▸ RECORD EXTRACTS:
┌──

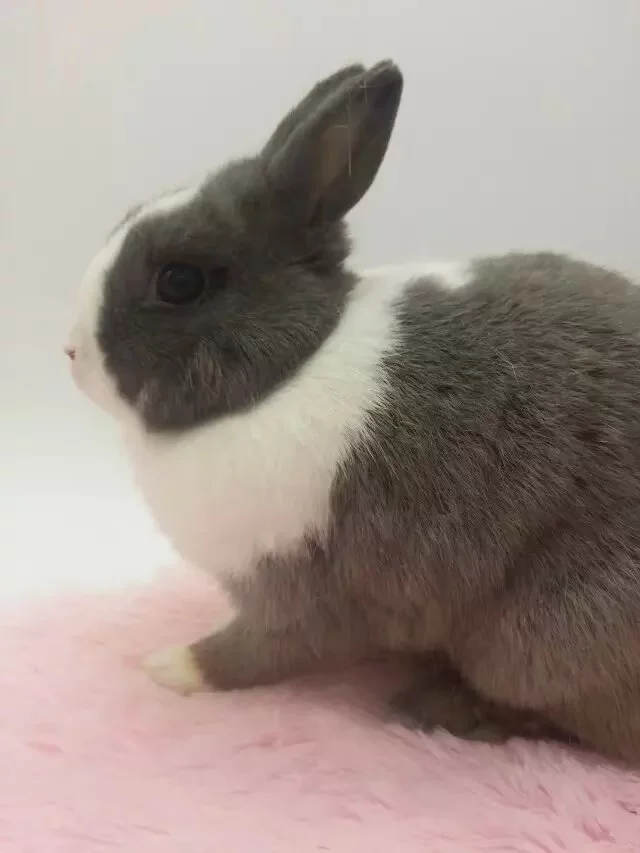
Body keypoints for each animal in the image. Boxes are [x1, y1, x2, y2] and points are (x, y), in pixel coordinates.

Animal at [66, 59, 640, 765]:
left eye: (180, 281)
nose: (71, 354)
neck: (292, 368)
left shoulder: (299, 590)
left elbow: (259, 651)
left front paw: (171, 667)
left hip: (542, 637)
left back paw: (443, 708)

└──
┌──

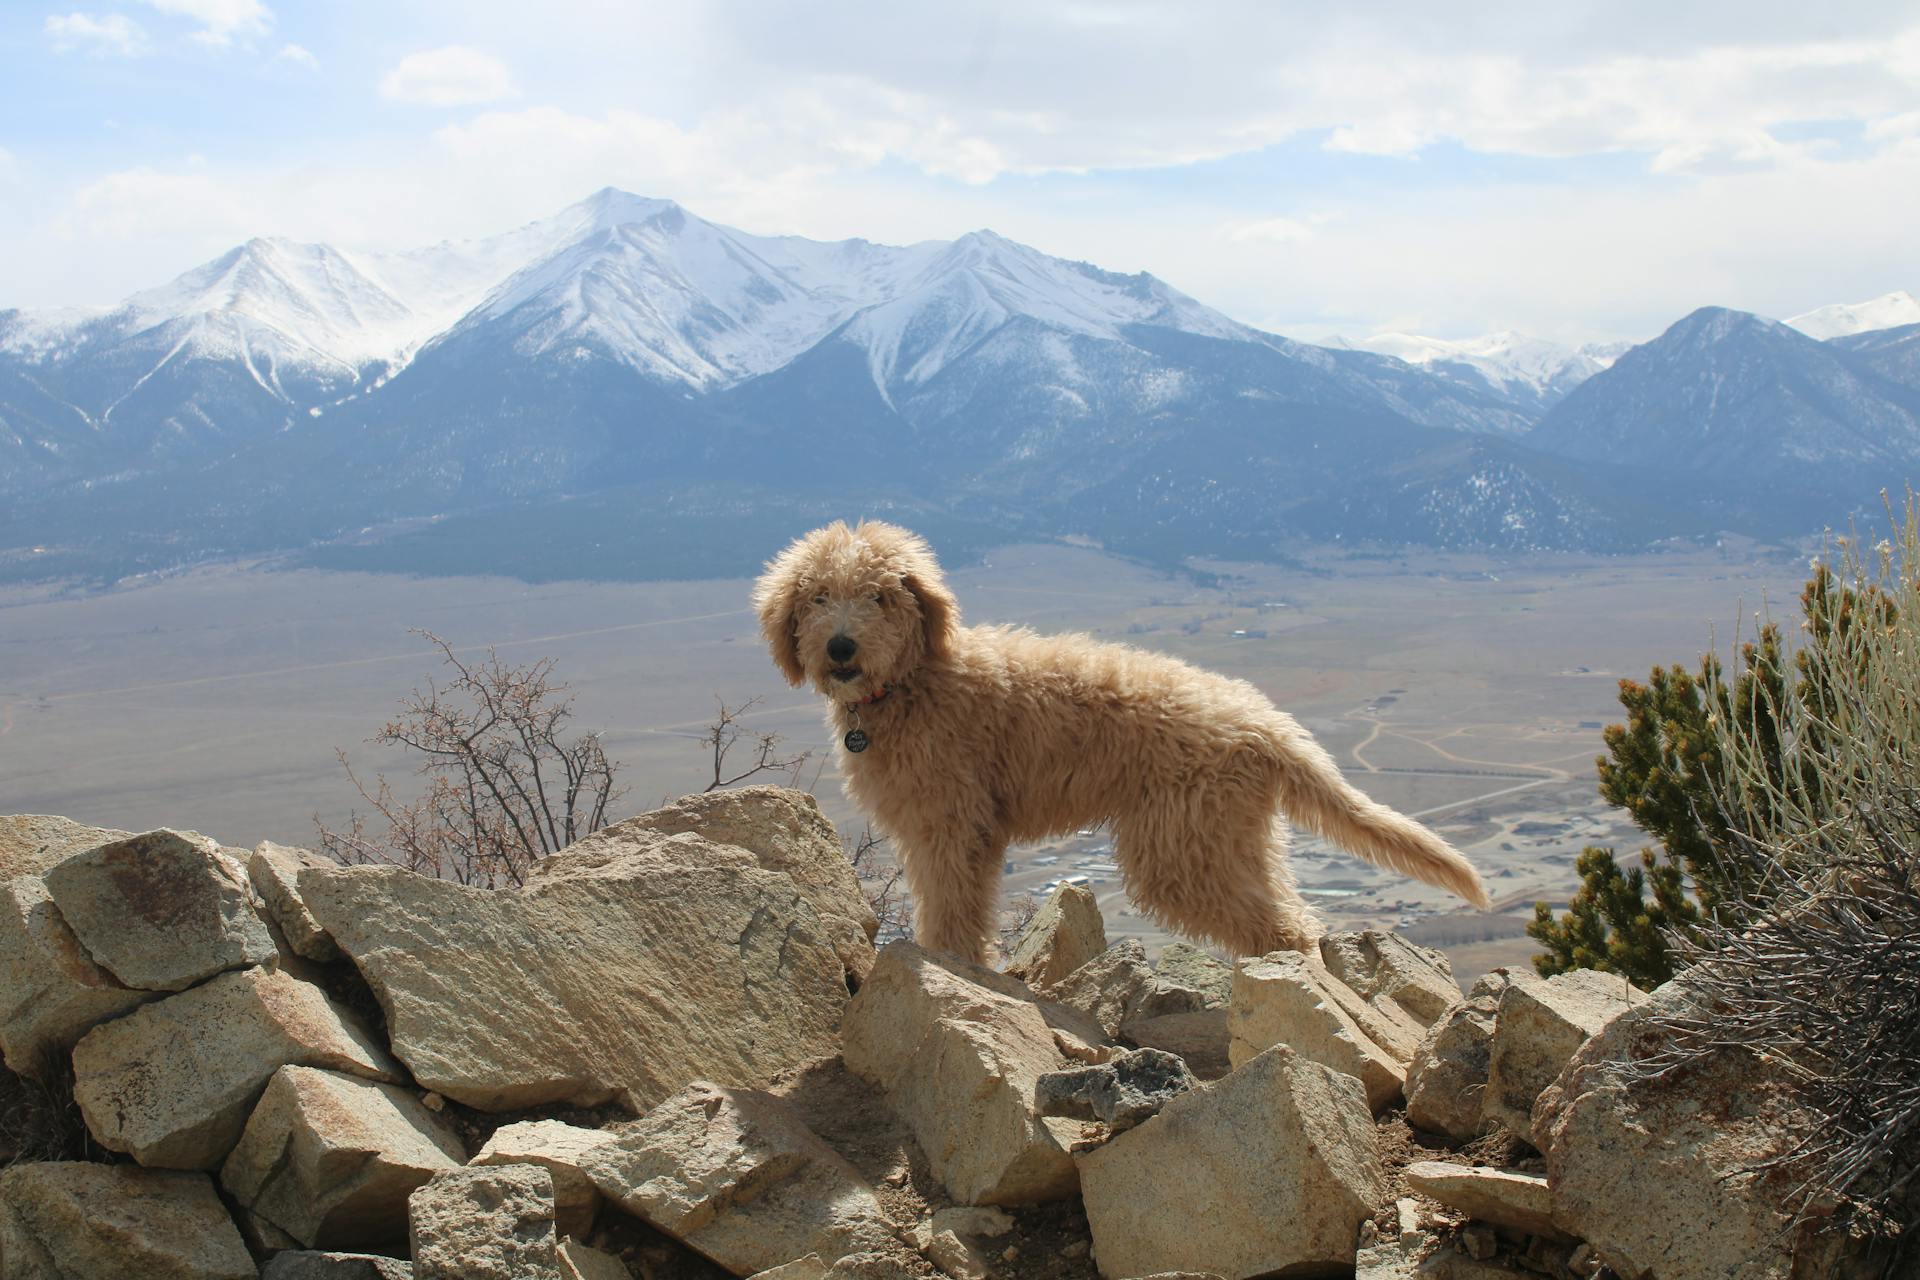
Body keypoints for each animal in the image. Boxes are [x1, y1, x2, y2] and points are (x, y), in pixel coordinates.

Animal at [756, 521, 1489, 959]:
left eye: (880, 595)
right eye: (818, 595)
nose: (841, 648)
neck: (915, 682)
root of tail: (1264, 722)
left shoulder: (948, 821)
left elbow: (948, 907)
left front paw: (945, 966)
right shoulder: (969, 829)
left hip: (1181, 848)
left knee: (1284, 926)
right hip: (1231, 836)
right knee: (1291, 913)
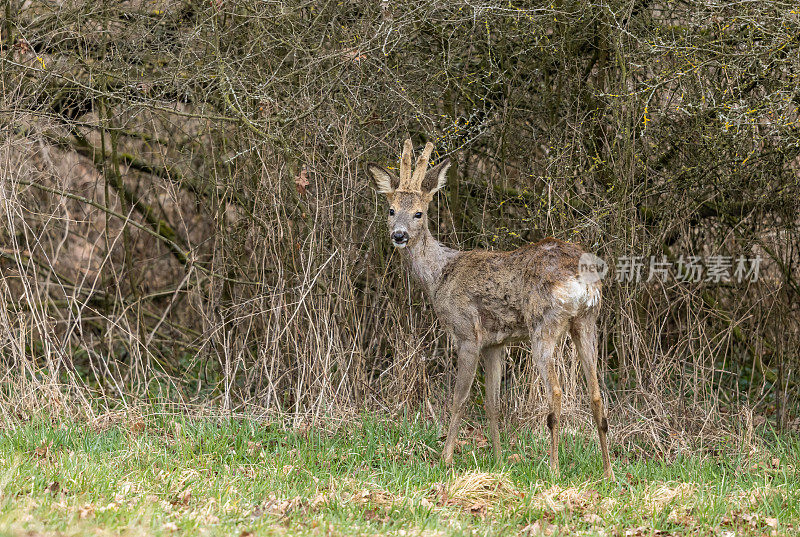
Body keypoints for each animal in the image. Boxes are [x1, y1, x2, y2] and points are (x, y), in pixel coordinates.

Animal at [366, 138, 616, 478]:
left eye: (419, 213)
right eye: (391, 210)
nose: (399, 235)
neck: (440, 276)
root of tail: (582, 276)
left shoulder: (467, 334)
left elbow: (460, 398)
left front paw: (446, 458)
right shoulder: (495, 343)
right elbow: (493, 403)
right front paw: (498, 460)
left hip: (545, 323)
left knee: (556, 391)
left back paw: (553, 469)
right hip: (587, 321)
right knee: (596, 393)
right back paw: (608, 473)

└──

▸ EXERCISE BRIEF: For every line in the records above that holds "right", add one, and report the sum alone.

▸ SOLUTION TO THE EXERCISE: 11